» Directive a: Return the lines of the page-level text extractions below without any change, from the line containing "श्री साईबाबा संस्थान विश्वस्तव्यवस्था, शिर्" through the last line of the entries. Leave the picture markers out of your answer.

» Given text:
┌────────
A Sonnet by Campanella

The people is a beast of muddy brain
That knows not its own strength, and therefore stands
Loaded with wood and stone; the powerless hands
Of a mere child guide it with bit and rein;
One kick would be enough to break the chain.
But the beast fears, and what the child demands
It does; nor its own terror understands,
Confused and stupefied by bugbears vain.
Most wonderful! With its own hand it ties
And gags itself-gives itself death and war
For pence doled out by kings from its own store.
Its own are all things between earth and heaven;
But this it knows not; and if one arise
To tell this truth, it kills him unforgiven.
--Translated by John Addington Symonds.

HAVE not all great composers been anarchs--from Bach to
Strauss? At first blush the hard-plodding Johann Sebastian
of the Well-tempered Clavichord seems a doubtful figure to
drape with the black flag of revolt. He grew a forest of
children, he worked early and late, and he played the organ
in church of Sundays; but he was a musical revolutionist
nevertheless. His music proves it. And he quarrelled with
his surroundings like any good social democrat. He even went
out for a drink during a prosy sermon, and came near being
discharged for returning late. If Lombroso were cognizant of
this suspicious fact, he might build a terrifying structure
of theories, with all sorts of inferential subcellars.
However, it is Bach's music that still remains
revolutionary. Mozart and Gluck depended too much on
aristocratic patronage to play the rt1e of Solitaries. But
many tales are related of their refusal to lick the boots of
the rich, to curve the spine of the suppliant. Both were by
nature gentle men, and both occasionally arose to the
situation and snubbed their patrons outrageously. Handel! A
fighter, a born revolutionist, a hater of rulers. John
Runciman--himself an anarchistic critic--calls Handel the
most magnificent man that ever lived. He was certainly the
most virile among musicians.

I recall the story of Beethoven refusing to uncover in the
presence of royalty, though his companion, Goethe, doffed
his hat. Theoretically I admire Beethoven's independence,
yet there is no denying that the great poet was the politer
of the two, and doubtless a pleasanter man to consort with.
The mythic William Tell and his contempt for Gessler's hat
were translated into action by the composer.

Handel, despite the fact that he could not boast Beethoven's
peasant ancestry, had a contempt for rank and its entailed
snobberies, that was remarkable. And his music is like a
blow from a muscular fist. Haydn need not be considered. He
was henpecked, and for the same reason as was Socrates. The
Croatian composer's wife told some strange stories of that
merry little blade, her chamber-music husband. As I do not
class Mendelssohn among the great composers, he need not be
discussed. His music was Bach watered for general
consumption. Schubert was an anarch all his short life. He
is said to have loved an Esterhazy girl, and being snubbed
he turned sour-souled. He drank "far more than was good for
him," and he placed on paper the loveliest melodies the
world has ever heard. Beethoven was the supreme anarch of
art, and put into daily practice the radicalism of his
music.
└────────
» Directive b: Write the next part of the essay on great composers as anarchs, picking up after its final sentence.

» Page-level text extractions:
┌────────
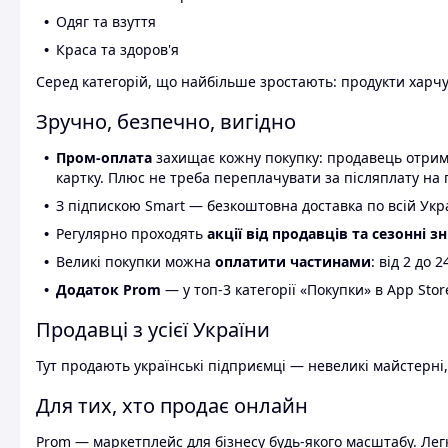
Одяг та взуття
Краса та здоров'я
Серед категорій, що найбільше зростають: продукти харчув
Зручно, безпечно, вигідно
Пром-оплата
захищає кожну покупку: продавець отриму
картку. Плюс не треба переплачувати за післяплату на 
З підпискою Smart — безкоштовна доставка по всій Украї
Регулярно проходять
акції від продавців та сезонні з
Великі покупки можна
оплатити частинами
: від 2 до 
Додаток Prom
— у топ-3 категорії «Покупки» в App Stor
Продавці з усієї України
Тут продають українські підприємці — невеликі майстерні,
Для тих, хто продає онлайн
Prom — маркетплейс для бізнесу будь-якого масштабу. Легк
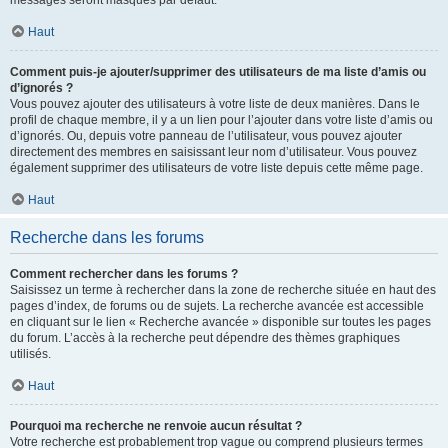
messages seront masqués par défaut.
Haut
Comment puis-je ajouter/supprimer des utilisateurs de ma liste d’amis ou
d’ignorés ?
Vous pouvez ajouter des utilisateurs à votre liste de deux manières. Dans le
profil de chaque membre, il y a un lien pour l’ajouter dans votre liste d’amis ou
d’ignorés. Ou, depuis votre panneau de l’utilisateur, vous pouvez ajouter
directement des membres en saisissant leur nom d’utilisateur. Vous pouvez
également supprimer des utilisateurs de votre liste depuis cette même page.
Haut
Recherche dans les forums
Comment rechercher dans les forums ?
Saisissez un terme à rechercher dans la zone de recherche située en haut des
pages d’index, de forums ou de sujets. La recherche avancée est accessible
en cliquant sur le lien « Recherche avancée » disponible sur toutes les pages
du forum. L’accès à la recherche peut dépendre des thèmes graphiques
utilisés.
Haut
Pourquoi ma recherche ne renvoie aucun résultat ?
Votre recherche est probablement trop vague ou comprend plusieurs termes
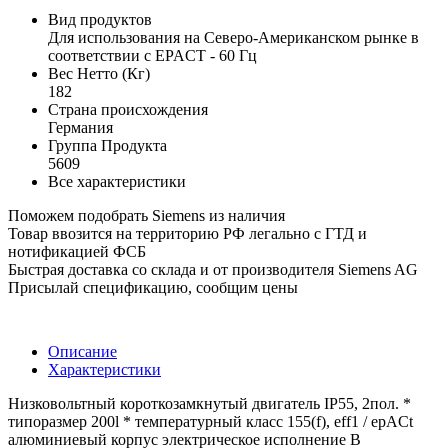
Вид продуктов
Для использования на Северо-Американском рынке в
соответствии с EPACT - 60 Гц
Вес Нетто (Кг)
182
Страна происхождения
Германия
Группа Продукта
5609
Все характеристики
Поможем подобрать Siemens из наличия
Товар ввозится на территорию РФ легально с ГТД и
нотификацией ФСБ
Быстрая доставка со склада и от производителя Siemens AG
Присылай спецификацию, сообщим цены
Описание
Характеристики
Низковольтный короткозамкнутый двигатель IP55, 2пол. *
типоразмер 200l * температурный класс 155(f), eff1 / epACt
алюминиевый корпус электрическое исполнение В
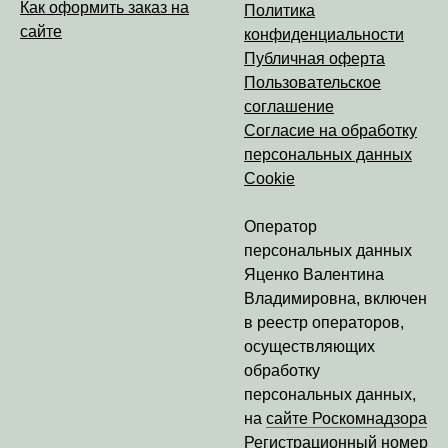
Как оформить заказ на
Политика
сайте
конфиденциальности
Публичная оферта
Пользовательское
соглашение
Согласие на обработку
персональных данных
Cookie
Оператор
персональных данных
Яценко Валентина
Владимировна
, включен
в реестр операторов,
осуществляющих
обработку
персональных данных,
на
сайте Роскомнадзора
Регистрационный номер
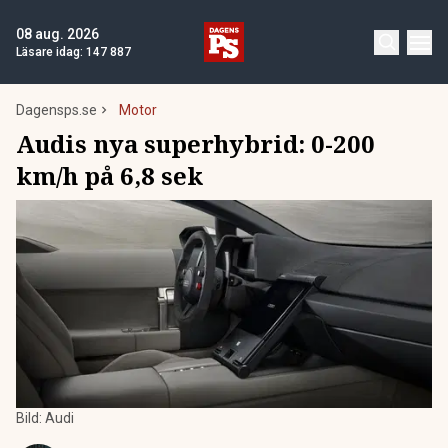
08 aug. 2026
Läsare idag:
147 887
Dagensps.se
Motor
Audis nya superhybrid: 0-200
km/h på 6,8 sek
Bild: Audi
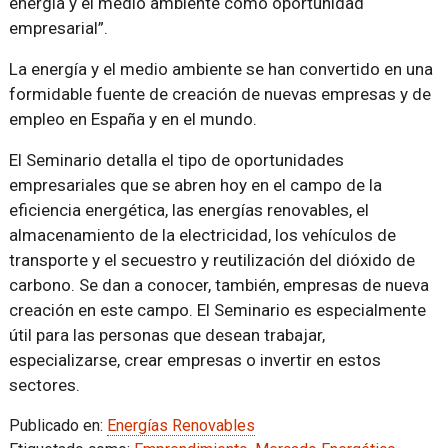
energía y el medio ambiente como oportunidad
empresarial”.
La energía y el medio ambiente se han convertido en una
formidable fuente de creación de nuevas empresas y de
empleo en España y en el mundo.
El Seminario detalla el tipo de oportunidades
empresariales que se abren hoy en el campo de la
eficiencia energética, las energías renovables, el
almacenamiento de la electricidad, los vehículos de
transporte y el secuestro y reutilización del dióxido de
carbono. Se dan a conocer, también, empresas de nueva
creación en este campo. El Seminario es especialmente
útil para las personas que desean trabajar,
especializarse, crear empresas o invertir en estos
sectores.
Publicado en:
Energías Renovables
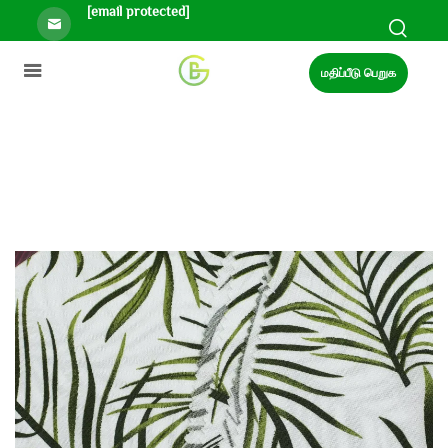
[email protected]
மதிப்பீடு பெறுக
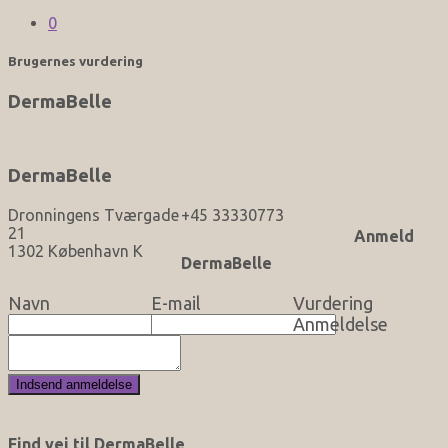
0
Brugernes vurdering
DermaBelle
DermaBelle
Dronningens Tværgade
+45 33330773
21
Anmeld
1302 København K
DermaBelle
Navn
E-mail
Vurdering
Anmeldelse
Find vej til DermaBelle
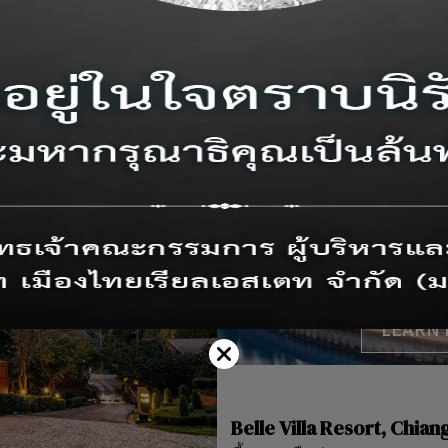
LEARN
Belle Villa Resort, Chian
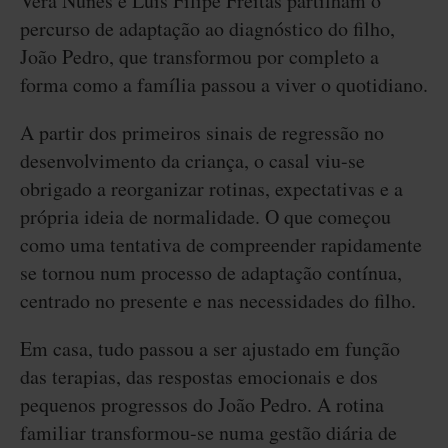
Vera Nunes e Luís Filipe Freitas partilham o
percurso de adaptação ao diagnóstico do filho,
João Pedro, que transformou por completo a
forma como a família passou a viver o quotidiano.
A partir dos primeiros sinais de regressão no
desenvolvimento da criança, o casal viu-se
obrigado a reorganizar rotinas, expectativas e a
própria ideia de normalidade. O que começou
como uma tentativa de compreender rapidamente
se tornou num processo de adaptação contínua,
centrado no presente e nas necessidades do filho.
Em casa, tudo passou a ser ajustado em função
das terapias, das respostas emocionais e dos
pequenos progressos do João Pedro. A rotina
familiar transformou-se numa gestão diária de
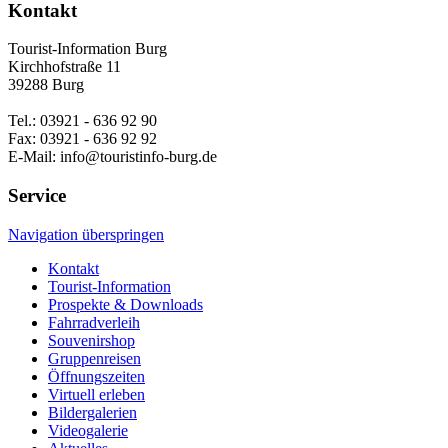
Kontakt
Tourist-Information Burg
Kirchhofstraße 11
39288 Burg
Tel.: 03921 - 636 92 90
Fax: 03921 - 636 92 92
E-Mail: info@touristinfo-burg.de
Service
Navigation überspringen
Kontakt
Tourist-Information
Prospekte & Downloads
Fahrradverleih
Souvenirshop
Gruppenreisen
Öffnungszeiten
Virtuell erleben
Bildergalerien
Videogalerie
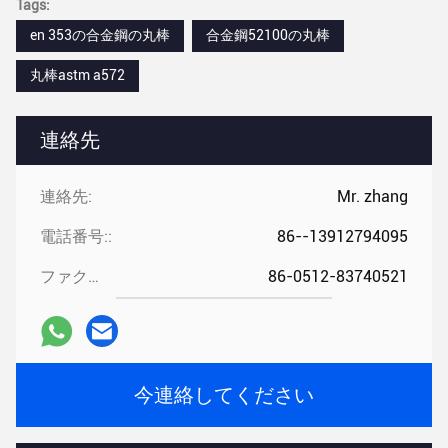
Tags:
en 353の合金鋼の丸棒
合金鋼52100の丸棒
丸棒astm a572
連絡先
連絡先:
Mr. zhang
電話番号::
86--13912794095
ファクシミリ::
86-0512-83740521
今連絡してください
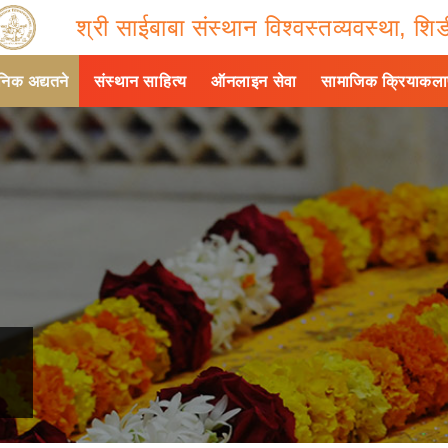
श्री साईबाबा संस्थान विश्वस्तव्यवस्था, शिर्
ैनिक अद्यतने
संस्थान साहित्य
ऑनलाइन सेवा
सामाजिक क्रियाकल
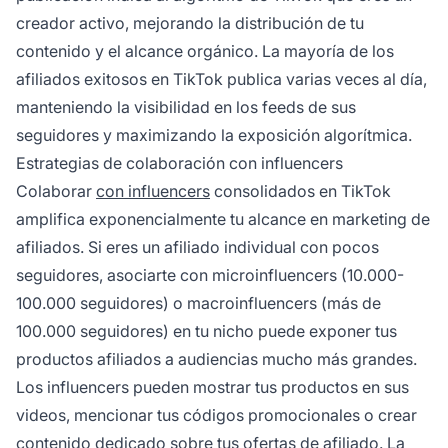
creador activo, mejorando la distribución de tu
contenido y el alcance orgánico. La mayoría de los
afiliados exitosos en TikTok publica varias veces al día,
manteniendo la visibilidad en los feeds de sus
seguidores y maximizando la exposición algorítmica.
Estrategias de colaboración con influencers
Colaborar
con influencers
consolidados en TikTok
amplifica exponencialmente tu alcance en marketing de
afiliados. Si eres un afiliado individual con pocos
seguidores, asociarte con microinfluencers (10.000-
100.000 seguidores) o macroinfluencers (más de
100.000 seguidores) en tu nicho puede exponer tus
productos afiliados a audiencias mucho más grandes.
Los influencers pueden mostrar tus productos en sus
videos, mencionar tus códigos promocionales o crear
contenido dedicado sobre tus ofertas de afiliado. La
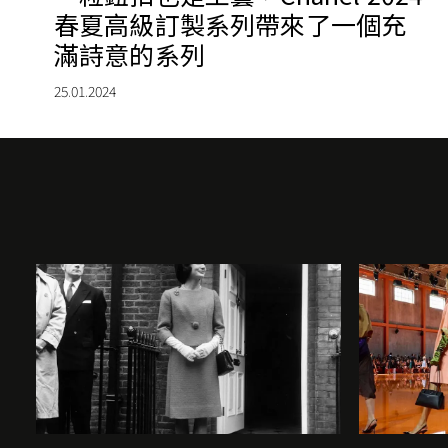
春夏高級訂製系列帶來了一個充
滿詩意的系列
25.01.2024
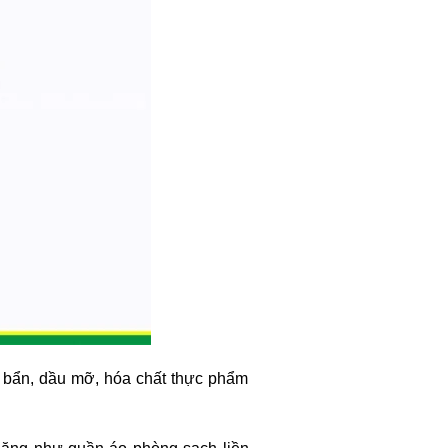
i bẩn, dầu mỡ, hóa chất thực phẩm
└────────
» Answer section a:
श्री साईबाबा संस्थान विश्वस्तव्यवस्था, शिर्
ैनिक अद्यतने
संस्थान साहित्य
ऑनलाइन सेवा
सामाजिक क्रियाकल
creador activo, mejorando la distribución de tu
contenido y el alcance orgánico. La mayoría de los
afiliados exitosos en TikTok publica varias veces al día,
manteniendo la visibilidad en los feeds de sus
seguidores y maximizando la exposición algorítmica.
Estrategias de colaboración con influencers
Colaborar
con influencers
consolidados en TikTok
amplifica exponencialmente tu alcance en marketing de
afiliados. Si eres un afiliado individual con pocos
seguidores, asociarte con microinfluencers (10.000-
100.000 seguidores) o macroinfluencers (más de
100.000 seguidores) en tu nicho puede exponer tus
productos afiliados a audiencias mucho más grandes.
Los influencers pueden mostrar tus productos en sus
videos, mencionar tus códigos promocionales o crear
contenido dedicado sobre tus ofertas de afiliado. La
春夏高級訂製系列帶來了一個充
滿詩意的系列
25.01.2024
i bẩn, dầu mỡ, hóa chất thực phẩm

» Answer section b:
Because of its opportunities for soul expansion, music has
ever attracted the strong free sons of earth. The most
profound truths, the most blasphemous things, the most
terrible ideas, may be incorporated within the walls of a
symphony, and the police be none the wiser. Suppose that
some Russian professional supervisor of artistic anarchy
really knew what arrant doctrines Tschaokowsky preached! It
is its freedom from the meddlesome hand of the censor that
makes of music a playground for great brave souls. Richard
Wagner in Siegfried, and under the long nose of royalty,
preaches anarchy, puts into tone, words, gestures, lath,
plaster, paint, and canvas an allegory of humanity liberated
from the convention of authority, from what Bernard Shaw
would call the Old Man of the Mountain, the Government.

I need only adduce the names of Schumann, another
revolutionist like Chopin in the psychic sphere; Liszt,
bitten by the Socialistic theories of Saint-Simon, a rank
hater of conventions in art, though in life a silken
courtier; Brahms, a social democrat and freethinker; and
Tschaokowsy, who buried more bombs in his work than ever
Chopin with his cannon among roses or Bakounine [Bakunin]
with his terrible prose of a nihilist. Years ago I read and
doubted Mr. Ashton-Ellis's interesting "1849," with its
fallacious denial of Wagner's revolutionary behavior. Wagner
may not have shouldered a musket during the Dresden
uprising, but he was, with Michael Bakounine, its prime
inspirer. His very ringing of the church bells during the
row is a symbol of his attitude. And then he ran away,
luckily enough for the world of music, while his companions,
Roeckel and Bakounine, were captured and imprisoned. Wagner
might be called the [Pierre-]Joseph Proudhon of
composers--his music is anarchy itself, coldly deliberate
like the sad and logical music we find in the great
Frenchman's Philosophy of Misery (a subtitle, by the way).

And what a huge regiment of painters, poets, sculptors,
prosateurs, journalists, and musicians might not be included
under the roof of the House Beautiful! Verhaeren of Belgium,
whose powerful bass hurls imprecations at the present order;
Georges Eckhoud, Maurice Maeterlinck; Constantin Meunier,
whose eloquent bronzes are a protest against the misery of
the proletarians; Octave Mirbeau, Richepin, William Blake,
William Morris, Swinburne, Maurice Barrhs, the late Stiphane
Mallarmi, Walt Whitman, Ibsen, Strindberg; Felicien Rops,
the sinister author of love and death; Edvard Munch, whose
men and women with staring eyes and fuliginous faces seem to
discern across the frame of his pictures febrile visions of
terror; and the great Scandinavian sculptors, Vigeland and
Sinding; and Zola, Odilon Redon, Huysmans, Heine,
Baudelaire, Poe, Richard Strauss, Shaw,--is not the art of
these men, and many more left unnamed, direct personal
expression of anarchic revolt?
Przybyszewski asserts that physicians do not busy themselves
with history; if they did, they would know that decadence
has always existed ; that it is not decadence at all, but
merely a phase of development as important as normality:
Normality is stupidity, decadence is genius! Is there, he
asks, a more notable case of the abnormal than the prophet
of Protestantism, Martin Luther?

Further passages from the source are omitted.